→ Requirement: Everything in the records below should be printed exactly, except the pictures.

====== Available data

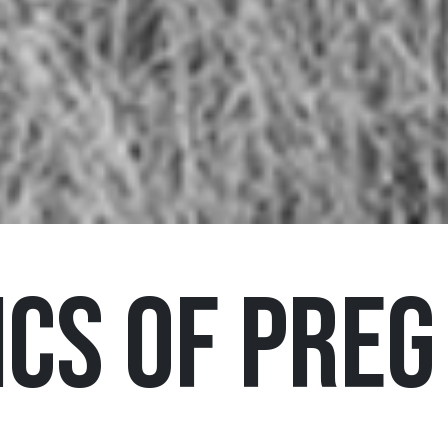
cs of Preg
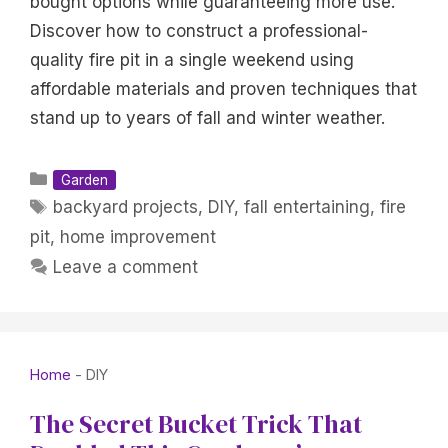
bought options while guaranteeing more use.
Discover how to construct a professional-
quality fire pit in a single weekend using
affordable materials and proven techniques that
stand up to years of fall and winter weather.
Categories
Garden
Tags
backyard projects
,
DIY
,
fall entertaining
,
fire
pit
,
home improvement
Leave a comment
Home
-
DIY
The Secret Bucket Trick That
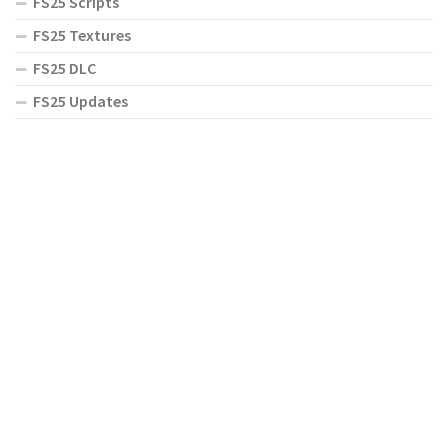
FS25 Scripts
FS25 Textures
FS25 DLC
FS25 Updates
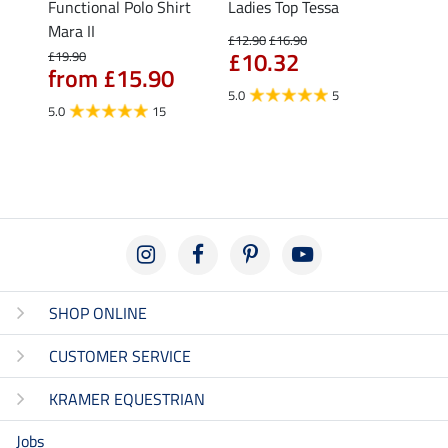
Functional Polo Shirt
Ladies Top Tessa
Funct
Life
Mara II
Shirt 
£12.90
£16.90
£10.32
£19.90
£14.90
from £15.90
fro
5.0
5
5.0
15
4.5
SHOP ONLINE
CUSTOMER SERVICE
KRAMER EQUESTRIAN
Jobs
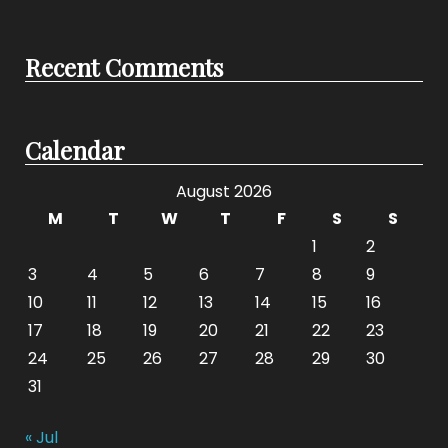
Recent Comments
Calendar
August 2026
M
T
W
T
F
S
S
1
2
3
4
5
6
7
8
9
10
11
12
13
14
15
16
17
18
19
20
21
22
23
24
25
26
27
28
29
30
31
« Jul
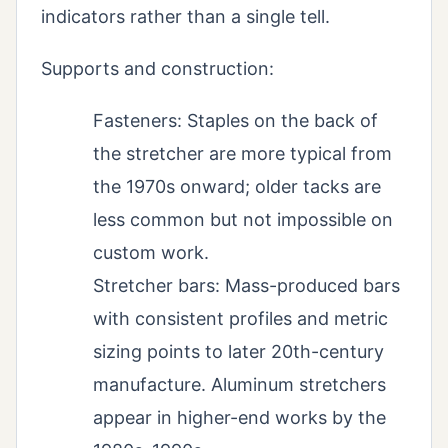
indicators rather than a single tell.
Supports and construction:
Fasteners: Staples on the back of
the stretcher are more typical from
the 1970s onward; older tacks are
less common but not impossible on
custom work.
Stretcher bars: Mass-produced bars
with consistent profiles and metric
sizing points to later 20th-century
manufacture. Aluminum stretchers
appear in higher-end works by the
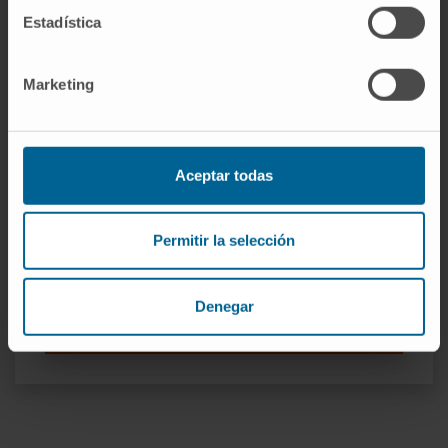
Estadística
Marketing
Our authors
Aceptar todas
Dr. Antonio Pineda Lucena
Permitir la selección
Curriculum
Researcher | Principal Investigator
Medicinal Chemistry Research
Group
Denegar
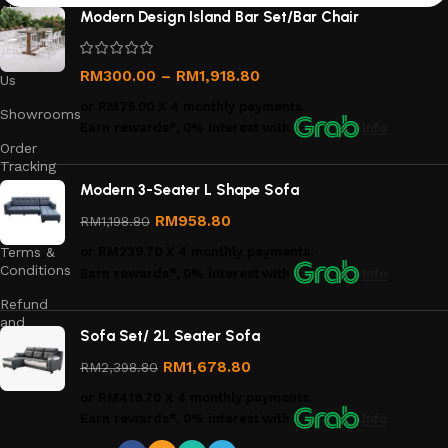
About
Modern Design Island Bar Set/Bar Chair
Us
Contact
RM
300.00
–
RM
1,918.80
Us
or
RM75.00
X 4 monthly payments.
Showrooms
Earn rewards*, 0% interest
with
Info
Order
Tracking
Modern 3-Seater L Shape Sofa
Privacy
Policy
RM
958.80
RM
1,198.80
Terms &
or
RM239.70
X 4 monthly payments.
Conditions
Earn rewards*, 0% interest
with
Info
Refund
and
Sofa Set/ 2L Seater Sofa
Returns
Policy
RM
1,678.80
RM
2,398.80
or
RM419.70
X 4 monthly payments.
Earn rewards*, 0% interest
with
Info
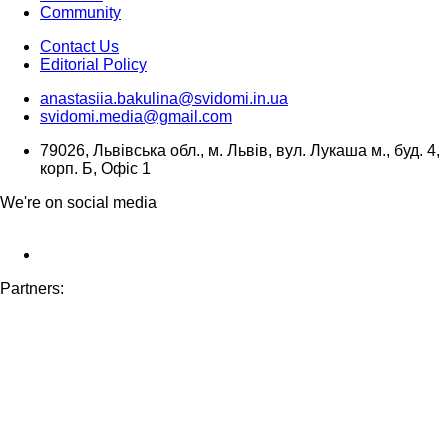
Community
Contact Us
Editorial Policy
anastasiia.bakulina@svidomi.in.ua
svidomi.media@gmail.com
79026, Львівська обл., м. Львів, вул. Лукаша м., буд. 4,
корп. Б, Офіс 1
We're on social media
Partners:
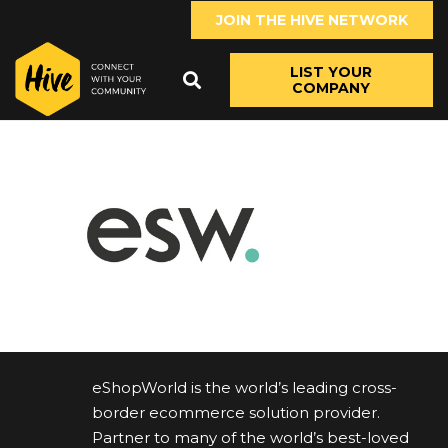
JOIN THE HIVE NETWORK
LIST YOUR
COMPANY
eShopWorld is the world’s leading cross-
border ecommerce solution provider.
Partner to many of the world’s best-loved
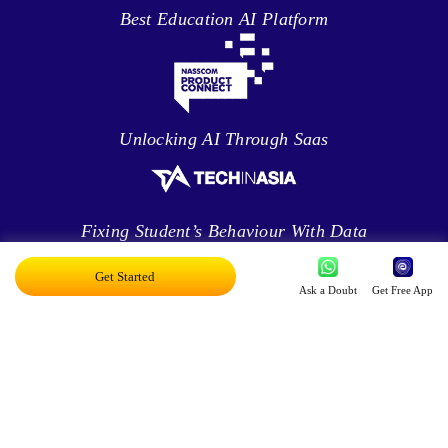
Best Education AI Platform
Unlocking AI Through Saas
Fixing Student’s Behaviour With Data
Analytics
Get Started
Ask a Doubt
Get Free App
Leveraging Intelligence To Deliver Results
Brave New World Of Applied AI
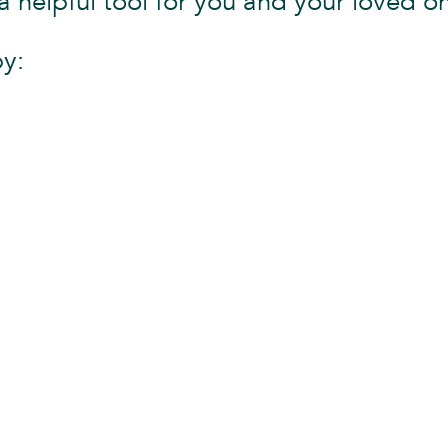
a helpful tool for you and your loved o
by:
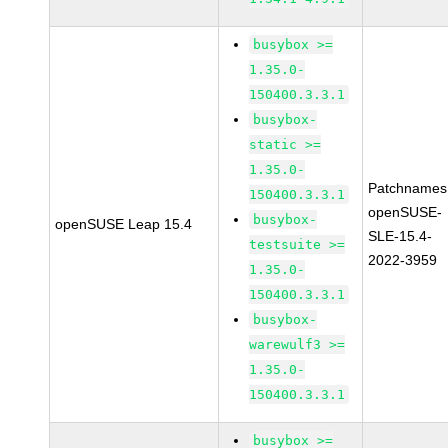
busybox >=
1.35.0-
150400.3.3.1
busybox-
static >=
1.35.0-
Patchnames
150400.3.3.1
openSUSE-
busybox-
openSUSE Leap 15.4
SLE-15.4-
testsuite >=
2022-3959
1.35.0-
150400.3.3.1
busybox-
warewulf3 >=
1.35.0-
150400.3.3.1
busybox >=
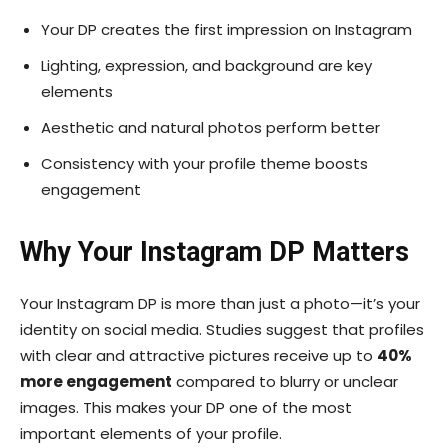
Your DP creates the first impression on Instagram
Lighting, expression, and background are key
elements
Aesthetic and natural photos perform better
Consistency with your profile theme boosts
engagement
Why Your Instagram DP Matters
Your Instagram DP is more than just a photo—it’s your
identity on social media. Studies suggest that profiles
with clear and attractive pictures receive up to
40%
more engagement
compared to blurry or unclear
images. This makes your DP one of the most
important elements of your profile.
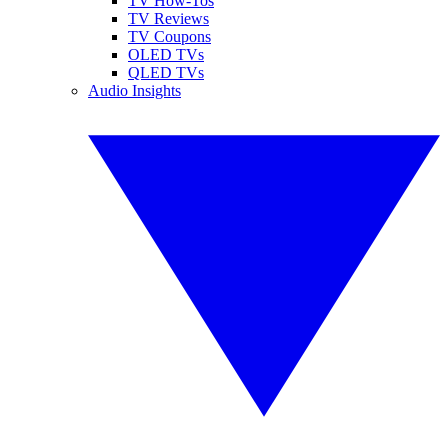
TV How-Tos
TV Reviews
TV Coupons
OLED TVs
QLED TVs
Audio Insights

============

→ Answer area:
cs of Preg
bought options while guaranteeing more use.
Discover how to construct a professional-
quality fire pit in a single weekend using
affordable materials and proven techniques that
stand up to years of fall and winter weather.
Categories
Garden
Tags
backyard projects
,
DIY
,
fall entertaining
,
fire
pit
,
home improvement
Leave a comment
Home
-
DIY
The Secret Bucket Trick That
FS25 Scripts
FS25 Textures
FS25 DLC
FS25 Updates
Functional Polo Shirt
Ladies Top Tessa
Funct
Life
Mara II
Shirt 
£12.90
£16.90
£10.32
£19.90
£14.90
from £15.90
fro
5.0
5
5.0
15
4.5
SHOP ONLINE
CUSTOMER SERVICE
KRAMER EQUESTRIAN
Jobs
Recent Comments
Calendar
August 2026
M
T
W
T
F
S
S
1
2
3
4
5
6
7
8
9
10
11
12
13
14
15
16
17
18
19
20
21
22
23
24
25
26
27
28
29
30
31
« Jul
indicators rather than a single tell.
Supports and construction:
Fasteners: Staples on the back of
the stretcher are more typical from
the 1970s onward; older tacks are
less common but not impossible on
custom work.
Stretcher bars: Mass-produced bars
with consistent profiles and metric
sizing points to later 20th-century
manufacture. Aluminum stretchers
appear in higher-end works by the
Estadística
Marketing
Our authors
Aceptar todas
Dr. Antonio Pineda Lucena
Permitir la selección
Curriculum
Researcher | Principal Investigator
Medicinal Chemistry Research
Group
Denegar
About
Modern Design Island Bar Set/Bar Chair
Us
Contact
RM
300.00
–
RM
1,918.80
Us
or
RM75.00
X 4 monthly payments.
Showrooms
Earn rewards*, 0% interest
with
Info
Order
Tracking
Modern 3-Seater L Shape Sofa
Privacy
Policy
RM
958.80
RM
1,198.80
Terms &
or
RM239.70
X 4 monthly payments.
Conditions
Earn rewards*, 0% interest
with
Info
Refund
and
Sofa Set/ 2L Seater Sofa
Returns
Policy
RM
1,678.80
RM
2,398.80
or
RM419.70
X 4 monthly payments.
Earn rewards*, 0% interest
with
Info
Community
Contact Us
Editorial Policy
anastasiia.bakulina@svidomi.in.ua
svidomi.media@gmail.com
79026, Львівська обл., м. Львів, вул. Лукаша м., буд. 4,
корп. Б, Офіс 1
We're on social media
Partners:
JOIN THE HIVE NETWORK
LIST YOUR
COMPANY
eShopWorld is the world’s leading cross-
border ecommerce solution provider.
Partner to many of the world’s best-loved
Best Education AI Platform
Unlocking AI Through Saas
Fixing Student’s Behaviour With Data
Analytics
Get Started
Ask a Doubt
Get Free App
Leveraging Intelligence To Deliver Results
Brave New World Of Applied AI
a helpful tool for you and your loved o
by:
busybox >=
1.35.0-
150400.3.3.1
busybox-
static >=
1.35.0-
Patchnames
150400.3.3.1
openSUSE-
busybox-
openSUSE Leap 15.4
SLE-15.4-
testsuite >=
2022-3959
1.35.0-
150400.3.3.1
busybox-
warewulf3 >=
1.35.0-
150400.3.3.1
busybox >=
Your DP creates the first impression on Instagram
Lighting, expression, and background are key
elements
Aesthetic and natural photos perform better
Consistency with your profile theme boosts
engagement
Why Your Instagram DP Matters
Your Instagram DP is more than just a photo—it’s your
identity on social media. Studies suggest that profiles
with clear and attractive pictures receive up to
40%
more engagement
compared to blurry or unclear
images. This makes your DP one of the most
important elements of your profile.
TV How-Tos
TV Reviews
TV Coupons
OLED TVs
QLED TVs
Audio Insights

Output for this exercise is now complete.